Picking fights in open fields when all you have is a shotgun is similarly a bad idea. In the former, you would either avoid entering the building (because doing so will probably get you killed, thanks in no small part to the third person) or take up a position towards the next circle so they now have to come to you. In the latter, you’d prefer to find new areas to loot instead of constantly picking fights.
As far as ‘reckless things you don’t need to do’ go, clearing houses of campers is fairly up there as well. The third person makes fighting in enclosed spaces much more favored towards the defenders than the aggressors. Flanking or just moving around a house is a fine strategy in itself anyway. There’s almost always cover, only in the final few circles is it worth taking a house.
Security is Fleeting
The cheesiest tactic in the game, camping a building, is also one of the less effective at actually winning a game. The only thing a house can guarantee is safety, but eventually, you will need to move and then you’re at the mercy of the people who are already in the circle or took up positions in the hills. It’s a sort of perverse pecking order; buildings own fields and open spaces, but the hills own the houses.
This falls into the earlier point of how relevant mobility is in this game. By camping in a building, you’re surrendering your mobility for cover. The problem being, that cover won’t last due to the circle.
How to Improve Your Combat Skills
These points established, not everyone is at a Grimmz level of shooting and will just die sooner than later if they play too aggressively. How do you fix this? Practice. Landing into really contested areas is a great way to learn how to loot quickly (anything that isn’t a gun, armor or a helmet, in that order, should be ignored) and how to fight well. ‘Fighting well’ means trying to aim for the head more often than not, but it also means knowing how to abuse the third person and being aware of your surroundings.
Looting quickly is pretty essential for landing these zones though. As stated above, the order that you care about loot is: guns, ammo, armor, helmet. Once you get a gun and a clip for it, don’t keep looting. Reload the gun and change the firing mode next, then move back to looting. Don’t forget you can use alt to check around while picking up things frantically. Attachments that aren’t sights, bullet loops for a shotgun or a shotgun choke generally aren’t worth your time.
Also listen for footsteps, while being aware of how to mask your own. The control key will slow your running to a walk. While standing up you’ll still make footstep noises, but when crouching the noise is practically nothing.
Learning how to land quickly is also fairly decent. Diving straight down until you get 234km/h is ideal, but not every landing is close enough to the plane that you can do this. If you’re not the first one to land on the roof of the school or the military barracks and you don’t land basically on a gun, jump off. The small amount of fall damage you’ll take is a lot less than the amount of damage a bullet will.
The two most fought over areas in PUBG are easily the military base and school, so spending some duo or solo games just jumping onto the nearest contested place and fighting it out is a great way to get some experience up.
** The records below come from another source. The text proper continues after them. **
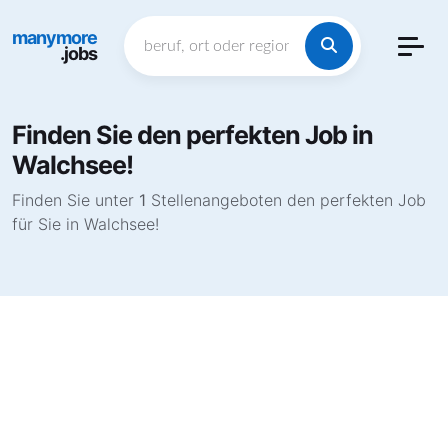
manymore
.jobs
Finden Sie den perfekten Job in
Walchsee!
Finden Sie unter
1
Stellenangeboten den perfekten Job
für Sie in Walchsee!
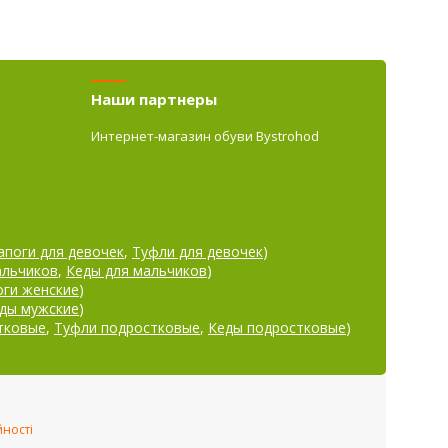
Наши партнеры
Интернет-магазин обуви Bystrohod
апоги для девочек
,
Туфли для девочек
)
альчиков
,
Кеды для мальчиков
)
оги женские
)
ды мужские
)
тковые
,
Туфли подростковые
,
Кеды подростковые
)
йності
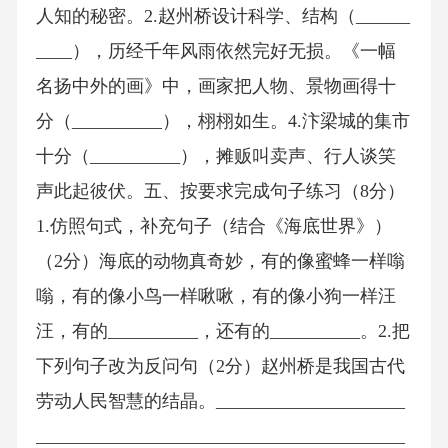
人知的秘密。2.赵州桥设计科学、结构（______
____），历经千年风雨依然完好无损。《一幅
名扬中外的画》中，画家把人物、景物画得十
分（__________），栩栩如生。4.汴梁城的集市
十分（__________），摊贩叫卖声、行人谈笑
声此起彼伏。五、按要求完成句子练习（8分）
1.仿照句式，补充句子（结合《海底世界》）
（2分）海底的动物真奇妙，有的像蜜蜂一样嗡
嗡，有的像小鸟一样啾啾，有的像小狗一样汪
汪，有的__________，还有的__________。2.把
下列句子改为反问句（2分）赵州桥是我国古代
劳动人民智慧的结晶。_____________________
_________________________________________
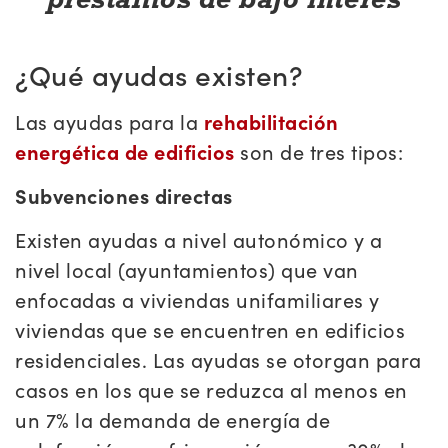
¿Qué ayudas existen?
Las ayudas para la
rehabilitación
energética de edificios
son de tres tipos:
Subvenciones directas
Existen ayudas a nivel autonómico y a
nivel local (ayuntamientos) que van
enfocadas a viviendas unifamiliares y
viviendas que se encuentren en edificios
residenciales. Las ayudas se otorgan para
casos en los que se reduzca al menos en
un 7% la demanda de energía de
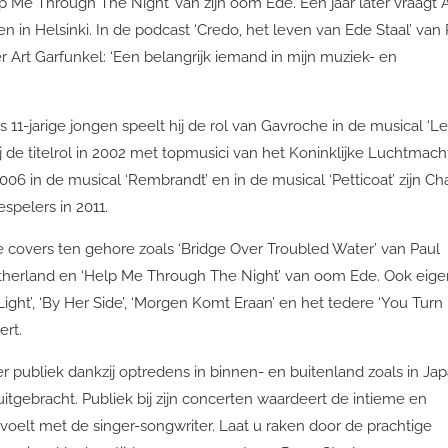
Me Through The Night’ van zijn oom Ede. Een jaar later vraagt A
 in Helsinki. In de podcast ‘Credo, het leven van Ede Staal’ van
r Art Garfunkel: ‘Een belangrijk iemand in mijn muziek- en
s 11-jarige jongen speelt hij de rol van Gavroche in de musical ‘L
j de titelrol in 2002 met topmusici van het Koninklijke Luchtmach
06 in de musical ‘Rembrandt’ en in de musical ‘Petticoat’ zijn Ch
spelers in 2011.
 covers ten gehore zoals ‘Bridge Over Troubled Water’ van Paul
Sutherland en ‘Help Me Through The Night’ van oom Ede. Ook eige
ght’, ‘By Her Side’, ‘Morgen Komt Eraan’ en het tedere ‘You Turn
ert.
r publiek dankzij optredens in binnen- en buitenland zoals in Ja
itgebracht. Publiek bij zijn concerten waardeert de intieme en
 voelt met de singer-songwriter. Laat u raken door de prachtige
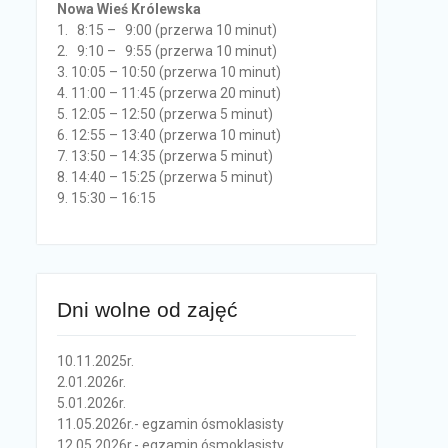
Nowa Wieś Królewska
1. 8:15 – 9:00 (przerwa 10 minut)
2. 9:10 – 9:55 (przerwa 10 minut)
3. 10:05 – 10:50 (przerwa 10 minut)
4. 11:00 – 11:45 (przerwa 20 minut)
5. 12:05 – 12:50 (przerwa 5 minut)
6. 12:55 – 13:40 (przerwa 10 minut)
7. 13:50 – 14:35 (przerwa 5 minut)
8. 14:40 – 15:25 (przerwa 5 minut)
9. 15:30 – 16:15
Dni wolne od zajęć
10.11.2025r.
2.01.2026r.
5.01.2026r.
11.05.2026r.- egzamin ósmoklasisty
12.05.2026r.- egzamin ósmoklasisty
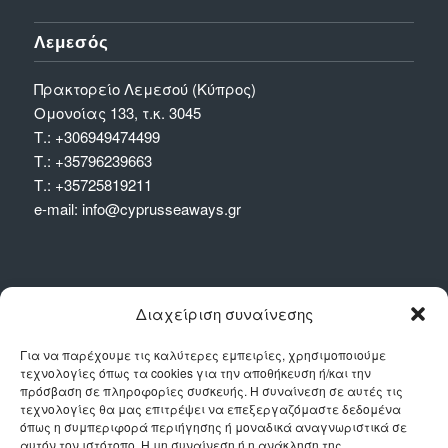
Λεμεσός
Πρακτορείο Λεμεσού (Κύπρος)
Ομονοίας 133, τ.κ. 3045
Τ.:
+306949474499
Τ.:
+35796239663
Τ.:
+35725819211
e-mail:
info@cyprusseaways.gr
Διαχείριση συναίνεσης
ΑΝΑΧΩΡΗΣΕΙΣ
Για να παρέχουμε τις καλύτερες εμπειρίες, χρησιμοποιούμε
τεχνολογίες όπως τα cookies για την αποθήκευση ή/και την
πρόσβαση σε πληροφορίες συσκευής. Η συναίνεση σε αυτές τις
Αναχωρήσεις/Αφίξεις εβδομαδιαίες:
τεχνολογίες θα μας επιτρέψει να επεξεργαζόμαστε δεδομένα
όπως η συμπεριφορά περιήγησης ή μοναδικά αναγνωριστικά σε
Πειραιάς – Λεμεσός & αντιστρόφως
αυτόν τον ιστότοπο. Η μη συναίνεση ή η ανάκληση της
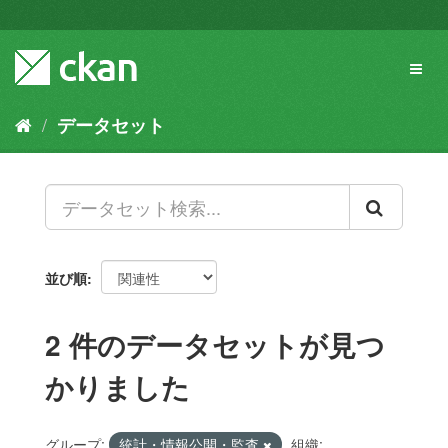
ス
キ
ッ
Toggl
プ
naviga
し
て
データセット
内
容
へ
並び順
2 件のデータセットが見つ
かりました
グループ:
統計・情報公開・監査
組織:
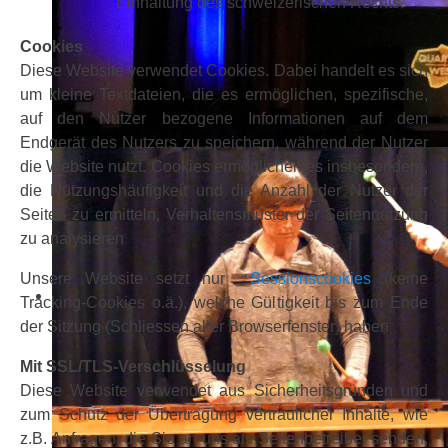
Einhaltung des schweizerischen Rechts.
Cookies
Diese Website verwendet Cookies. Dabei handelt es sich
um kleine Textdateien, die es ermöglichen, spezifische,
auf den Nutzer bezogene Informationen auf dem
Endgerät des Nutzers zu speichern, während der Nutzer
die Website nutzt. Cookies ermöglichen es insbesondere,
die Nutzungshäufigkeit und die Anzahl der Nutzer der
Seiten zu ermitteln, Verhaltensmuster der Seitennutzung
zu analysieren
Unsere Website setzt nur
Sessionscookies
(keine
Tracking-Cookies o.ä.), welche Gültigkeit bis zum Ende
der Sitzung (Schliessen aller Browserfenster) haben
Mit SSL/TLS-Verschlüsselung
Diese Website verwendet aus Sicherheitsgründen und
zum Schutz der Übertragung vertraulicher Inhalte, wie
z.B. Anfragen, die Sie an uns als Seitenbetreiber senden,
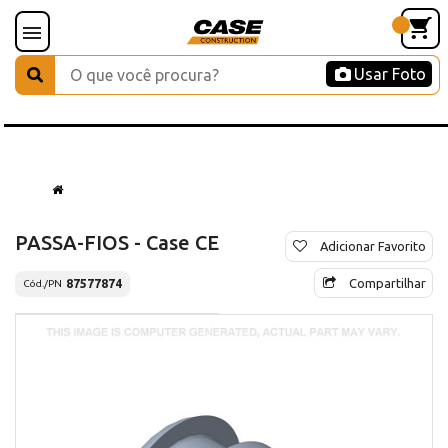
Usar Foto
PASSA-FIOS - Case CE
Adicionar Favorito
Compartilhar
87577874
Cód./PN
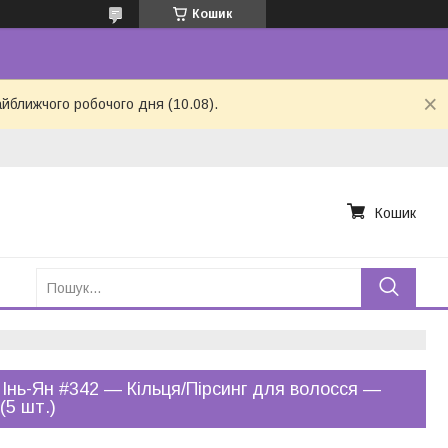
Кошик
айближчого робочого дня (10.08).
Кошик
 Інь-Ян #342 — Кільця/Пірсинг для волосся —
(5 шт.)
From there, you can start applying the above and land in less hot zones like apartments or prison and win them consistently. See our other guide on underrated landing zones for different options that will still make a good start.
A lot of this is psychological. If you’re afraid to start fights, you won’t have the experience to finish one when it actually matters. With the intense learning curve of PlayerUnknown’s Battlegrounds, you’re going to die a lot. Sometimes the other guy was better, other times he found a shotgun and you found a pistol.
In summary: Don’t be afraid to start fights, but don’t be reckless in starting them. Being reckless loses you games, but being more aggressive and being willing to take on people will ultimately lead to a better player.